While I agree with her general sentiment that stuffing innovation down narrow pipes is likely to be counterproductive, since discoveries often happen when scientists are looking for something else, I think she is missing the main point.  The work that the Gates Foundation is trying to do is inspiring because it has set itself the task of tackling and solving a huge problem, malaria, that kills millions of people each year. It is extremely well funded out of Bill Gates’ own personal fortune and that of another billionaire, Warren Buffet.

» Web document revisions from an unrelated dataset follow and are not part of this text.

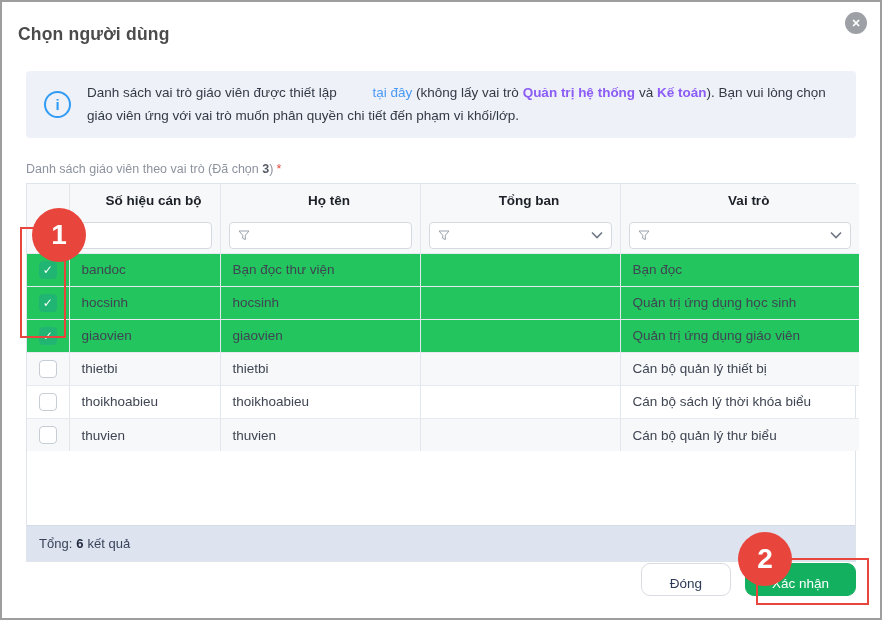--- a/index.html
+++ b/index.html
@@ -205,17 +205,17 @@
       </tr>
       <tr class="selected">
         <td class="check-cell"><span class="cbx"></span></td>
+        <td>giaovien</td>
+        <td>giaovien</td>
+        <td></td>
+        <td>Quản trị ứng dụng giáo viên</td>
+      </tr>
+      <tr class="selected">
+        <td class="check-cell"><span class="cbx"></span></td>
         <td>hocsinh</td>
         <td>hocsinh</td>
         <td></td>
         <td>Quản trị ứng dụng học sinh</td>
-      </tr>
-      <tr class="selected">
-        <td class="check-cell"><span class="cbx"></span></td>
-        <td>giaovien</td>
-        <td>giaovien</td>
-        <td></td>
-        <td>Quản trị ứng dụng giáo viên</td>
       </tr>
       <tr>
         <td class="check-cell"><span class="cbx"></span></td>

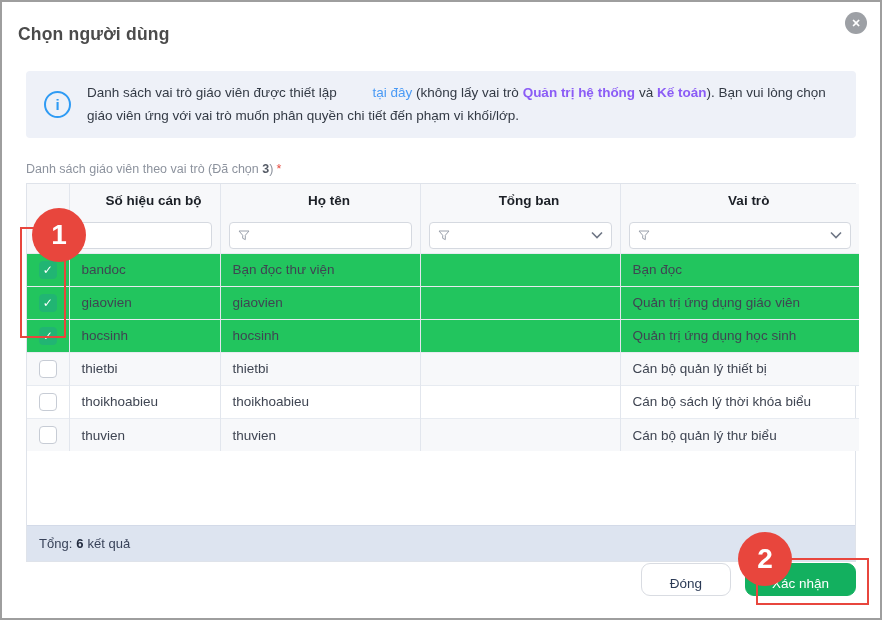--- a/index.html
+++ b/index.html
@@ -101,7 +101,7 @@
 
   .grid-filler { height: 74px; background: #fff; }
   .grid-footer {
-    height: 36px; background: #dde4f0; border-top: 1px solid #d3dae8;
+    height: 44px; background: #dde4f0; border-top: 1px solid #d3dae8;
     display: flex; align-items: center; padding: 0 12px;
     font-size: 13px; color: #39435a;
   }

I suggest that the reason Ms Ajuha finds Lord Drayson so uninspiring in comparison is because there is no set objective which can capture our imagination.  In the absence of a goal that can inspire us, why should resources be set aside on a scale which can transform our society?  The best historical example of this is the Kennedy Moon Programme  which contains within it both ambition and an ability to galvanise the best minds of a nation.

The way that this should work is that we, through our politicians, should set a goal for what we want to achieve. The State then has a role in channelling resources and enabling legislation to make things happen. Real creativity comes from the combination of a goal with the resources available to make it happen. There would then be nothing wrong in choosing, for example, to make the UK a world leader in medical research, but it has to be because we want it, not because a government minister has decreed that is what we should do.